╭─ Information supplied

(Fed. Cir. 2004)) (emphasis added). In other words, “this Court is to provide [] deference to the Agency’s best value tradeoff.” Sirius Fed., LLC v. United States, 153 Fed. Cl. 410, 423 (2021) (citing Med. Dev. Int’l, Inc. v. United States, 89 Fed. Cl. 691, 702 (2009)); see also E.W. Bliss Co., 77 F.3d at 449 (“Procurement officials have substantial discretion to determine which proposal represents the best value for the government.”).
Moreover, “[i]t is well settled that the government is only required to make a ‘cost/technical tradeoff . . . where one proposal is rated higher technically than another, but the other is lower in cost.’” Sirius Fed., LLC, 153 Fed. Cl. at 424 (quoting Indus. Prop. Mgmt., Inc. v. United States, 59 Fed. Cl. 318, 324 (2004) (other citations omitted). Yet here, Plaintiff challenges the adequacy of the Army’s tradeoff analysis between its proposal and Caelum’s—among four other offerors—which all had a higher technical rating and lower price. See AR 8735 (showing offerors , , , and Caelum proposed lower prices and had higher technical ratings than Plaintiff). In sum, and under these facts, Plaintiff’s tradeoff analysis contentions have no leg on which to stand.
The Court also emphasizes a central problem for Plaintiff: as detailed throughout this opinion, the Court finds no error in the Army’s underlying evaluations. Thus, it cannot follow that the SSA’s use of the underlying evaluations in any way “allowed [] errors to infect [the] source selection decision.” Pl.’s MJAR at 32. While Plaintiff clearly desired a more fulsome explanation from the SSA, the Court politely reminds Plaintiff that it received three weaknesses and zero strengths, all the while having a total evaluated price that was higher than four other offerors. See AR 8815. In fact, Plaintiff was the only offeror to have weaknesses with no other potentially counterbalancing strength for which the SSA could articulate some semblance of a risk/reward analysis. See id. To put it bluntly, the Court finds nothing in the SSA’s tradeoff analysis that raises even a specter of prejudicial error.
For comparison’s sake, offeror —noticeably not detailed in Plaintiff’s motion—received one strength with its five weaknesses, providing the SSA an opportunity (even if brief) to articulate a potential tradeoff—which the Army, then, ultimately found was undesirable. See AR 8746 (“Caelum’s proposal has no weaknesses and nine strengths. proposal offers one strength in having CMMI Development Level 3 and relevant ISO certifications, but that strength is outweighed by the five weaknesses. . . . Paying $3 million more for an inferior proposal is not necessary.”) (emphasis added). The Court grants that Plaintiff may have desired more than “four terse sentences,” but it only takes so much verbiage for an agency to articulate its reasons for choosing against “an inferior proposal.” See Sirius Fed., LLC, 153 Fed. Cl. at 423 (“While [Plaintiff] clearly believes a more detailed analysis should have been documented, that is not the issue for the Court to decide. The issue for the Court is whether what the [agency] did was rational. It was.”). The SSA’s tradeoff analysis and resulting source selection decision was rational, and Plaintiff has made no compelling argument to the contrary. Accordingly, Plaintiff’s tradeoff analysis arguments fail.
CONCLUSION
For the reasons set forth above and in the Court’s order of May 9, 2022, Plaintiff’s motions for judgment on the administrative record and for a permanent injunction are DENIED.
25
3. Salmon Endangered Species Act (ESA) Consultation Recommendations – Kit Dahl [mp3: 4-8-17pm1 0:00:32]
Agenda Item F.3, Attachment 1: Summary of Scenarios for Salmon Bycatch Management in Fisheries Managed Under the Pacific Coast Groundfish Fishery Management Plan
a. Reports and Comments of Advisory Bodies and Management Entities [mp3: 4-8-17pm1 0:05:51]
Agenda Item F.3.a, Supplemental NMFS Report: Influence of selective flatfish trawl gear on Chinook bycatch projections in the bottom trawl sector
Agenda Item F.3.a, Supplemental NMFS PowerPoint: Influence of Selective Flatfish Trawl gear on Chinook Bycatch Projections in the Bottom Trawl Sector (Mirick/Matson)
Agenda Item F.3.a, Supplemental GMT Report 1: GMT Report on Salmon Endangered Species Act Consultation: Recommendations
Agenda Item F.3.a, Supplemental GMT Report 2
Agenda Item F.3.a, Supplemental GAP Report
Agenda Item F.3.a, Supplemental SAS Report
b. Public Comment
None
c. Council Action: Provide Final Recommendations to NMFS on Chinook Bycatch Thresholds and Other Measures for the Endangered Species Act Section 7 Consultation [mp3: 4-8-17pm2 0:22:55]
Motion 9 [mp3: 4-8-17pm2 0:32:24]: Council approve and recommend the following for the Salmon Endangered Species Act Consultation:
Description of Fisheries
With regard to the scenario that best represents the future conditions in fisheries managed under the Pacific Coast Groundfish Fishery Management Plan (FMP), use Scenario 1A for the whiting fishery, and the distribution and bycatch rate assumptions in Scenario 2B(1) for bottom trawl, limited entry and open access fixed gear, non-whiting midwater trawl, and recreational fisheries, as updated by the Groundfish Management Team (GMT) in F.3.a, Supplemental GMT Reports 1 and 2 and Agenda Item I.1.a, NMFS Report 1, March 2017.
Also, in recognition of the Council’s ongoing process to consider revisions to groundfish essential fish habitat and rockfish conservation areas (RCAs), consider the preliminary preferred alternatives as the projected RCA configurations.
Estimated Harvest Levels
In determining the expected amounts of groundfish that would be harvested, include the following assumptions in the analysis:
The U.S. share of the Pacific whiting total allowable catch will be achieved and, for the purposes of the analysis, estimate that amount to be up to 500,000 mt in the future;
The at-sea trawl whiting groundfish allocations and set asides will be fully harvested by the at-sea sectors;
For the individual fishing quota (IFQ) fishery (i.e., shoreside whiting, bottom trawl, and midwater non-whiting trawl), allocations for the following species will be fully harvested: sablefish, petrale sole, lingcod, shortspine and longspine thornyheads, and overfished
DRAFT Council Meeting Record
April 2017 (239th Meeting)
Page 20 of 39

╰─

Return each line of the records above in which the word "allocations" occurs.

The at-sea trawl whiting groundfish allocations and set asides will be fully harvested by the at-sea sectors;
For the individual fishing quota (IFQ) fishery (i.e., shoreside whiting, bottom trawl, and midwater non-whiting trawl), allocations for the following species will be fully harvested: sablefish, petrale sole, lingcod, shortspine and longspine thornyheads, and overfished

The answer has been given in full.